The slow length decoder is activated when one of the following scenarios occurs:
Processing instruction with a Length Changing Prefix (LCP)
Processing instruction with a false LCP
Processing instruction with a modr/m byte
The following sections explain these scenarios and provide examples of alternative assembly code that does not require slow decoder activation.
Instructions with LCP change their length according to the two prefixes:
operand-size prefix (0x66)
address-size prefix (0x67)
For example, the following instruction encoded as (35 FF FF 00 00) looks like
xor eax,0xffff
While the same instruction encoded as (66 35 FF FF) has a different size (the instruction size calculation does not include the 66 prefix):
xor ax,0xffff
The instruction length decoder of the Intel(R) Core(TM) Solo and Intel(R) Core(TM) Duo processors can not decode the length of an LCP instruction in one cycle, therefore it initiates slow decoding, which takes five extra cycles to complete.
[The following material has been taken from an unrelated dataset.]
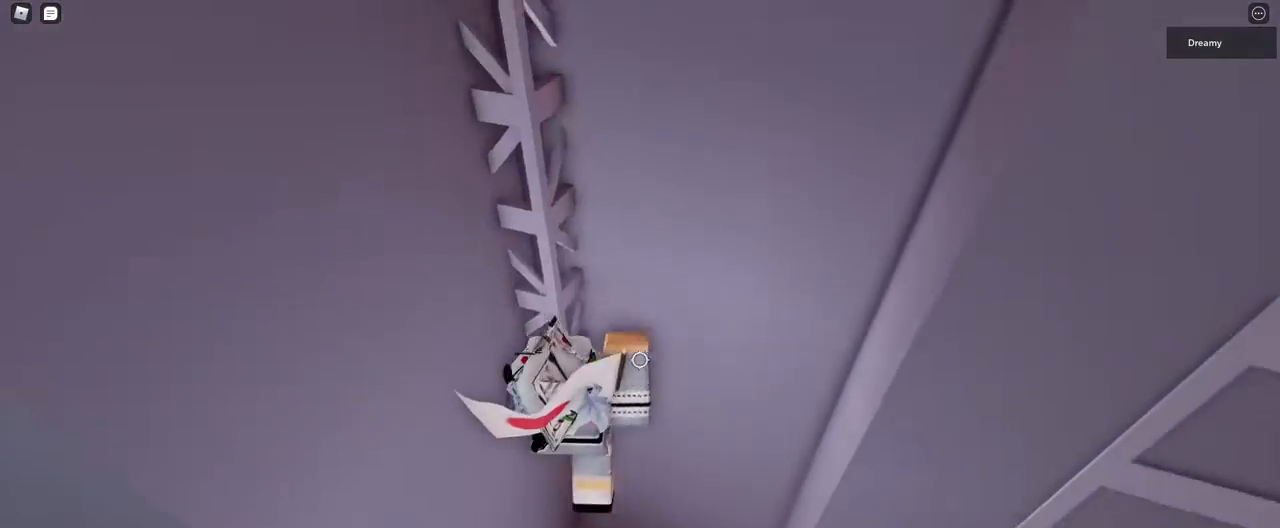
{"keys": ["w"], "mouse": ["right"], "events": [[217, "mouse_wheel", "down"], [283, "mouse_wheel", "up"]]}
Avoid using instructions with immediate values that require a length-changing prefix. The most common scenario for those is 16-bit immediate in 32-bit code.
You can use the VTune(TM) Performance Analyzer to count the number of slow decoder activations by using the LCP stall event.
The following C code stores a constant 0x5000 to a short variable:
short a;
int foo()
{
a = 0x5000;
}
The following table provides an example of assembly with an LCP stall and alternative code without the stall.
Assembly Alternative 1: with LCP Instruction, 2 Instructions |
Assembly Alternative 2: No LCP, 3 Instructions |
---|---|
mov word ptr a,0x5000 ret |
mov eax,0x5000 mov word ptr a,ax ret |
|
Performance relative to Alternative 1: 400% |
The slow length decoder is activated when processing instructions with a false LCP. This happens in the following cases:
When a 0xF7 instruction following an operand-size prefix (0x66) are processed. The 0xF7 instructions are: neg, not, mul, imul, div, and idiv of 16-bit values.
When an instruction with an operand-size prefix and modr/m starts at offset 14. The offset is relative to the fetch line, which is 16-byte aligned on 16-byte boundary. The first byte of the opcode is at offset 14, the instruction starts at offset 13, assuming that the operand-size prefix is the only prefix.
You can use the VTune(TM) Performance Analyzer to count the LCP stall events.
Avoid using 0xF7 instructions with the 0x66 prefix.
Using an instruction with operand-size prefix and modr/m that starts at offset 14, add a NOP before the instruction or re-schedule the instructions to change the 0x66-prefix instruction alignment.
The following C code negates a 16-bit value.
short a;
void foo()
{
a = -a;
}
The following table provides an example of assembly with a false LCP stall and alternative code without the stall:
Assembly Alternative 1: False LCP, 2 Instructions |
Assembly alternative 2: No LCP, 4 Instructions |
---|---|
neg word ptr a ret |
movsx eax,word ptr a neg eax mov word ptr a,ax ret |
|
Performance relative to Alternative 1: 181% |
Avoid using 16-bit variants of 0xF7 instructions.
The slow-length decoder is activated twice when:
The instruction has a modr/m byte in its encoding and invokes the slow decoder either from true LCP or false LCP, as described above.
The instructions starts at offset 14 or 15 of a fetch line (the location is specified for the first opcode byte, the operand-size prefix appears one byte before).
Double activation of the slow decoder creates an 11-cycle decode bubble instead of the five cycles caused by a single slow decoding operation.